In this country, such a prescription raises the scientific temperatures in a different sun-exposure debate, one which, at its extremes, pits the benefits of Vitamin D against the risks of skin cancer.
Vitamin D is produced in the body through exposure of the skin to the sun, or more specifically, to ultraviolet B (UVB) radiation. It is also found in food such as fatty fish and eggs, and some choose to maintain levels though dietary supplements.
There have been arguments that the pendulum against cancer-promoting sun exposure has swung too far: while necessary public health campaigns have emphasised the need to cover up under the sun and reduce direct or prolonged exposure to New Zealand's fierce UV radiation, has the reduction in UVB begun to manifest itself in an upswing of other maladies?

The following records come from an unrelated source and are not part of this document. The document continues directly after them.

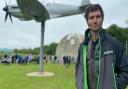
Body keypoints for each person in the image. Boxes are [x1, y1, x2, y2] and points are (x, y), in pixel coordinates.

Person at [75, 4, 128, 89]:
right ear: (87, 21)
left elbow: (125, 71)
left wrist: (113, 86)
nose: (95, 21)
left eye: (98, 16)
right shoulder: (83, 46)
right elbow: (78, 68)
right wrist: (78, 83)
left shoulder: (114, 44)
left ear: (102, 18)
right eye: (91, 17)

The links between Vitamin D and good bone and muscle strength and function are well-known. Vitamin D deficiency can lead to a thinning of the bones - osteoporosis - which in turn can increase the risk of breakages and fractures. However, recent scientific and medical discoveries suggest that the vitamin can and does play a role in a host of other diseases.
There are now studies under way investigating possible links between Vitamin D levels and autoimmune disorders, colorectal cancer, as well as respiratory and cardiovascular disease.
It will take some time, potentially years, to tease out the doubtless complex nature of such inter-relationships, but in the meantime it may be necessary to approach the issue of sun exposure with a degree more sophistication than has been evident over the last decade or two.
Last month, in an attempt to address the confusion in some quarters as to the appropriate amount of sun exposure, the Ministry of Health, the Cancer Society, and ACC issued new guidelines on Vitamin D and sun exposure which, among other things, recommended outdoor activity between the months September and April should preferably take place in the early morning or later in the day, while for the rest of the year around the middle of the day is preferable.
These are the shades of grey, the cautionary finer points, in a discussion about the sun and how it affects us. Most of us do not need a public health policy document to know, however, that when sun shines, the mood lifts and when it shines for prolonged periods of time we tend to live in a happier place. The changes in seasons, the onset of autumn, the arrival of lowering skies, of rain and sleet and snow may be natural and necessary, but April sun, as this past month attests, does not exist only in Cuba - and it can be a wonderful curative.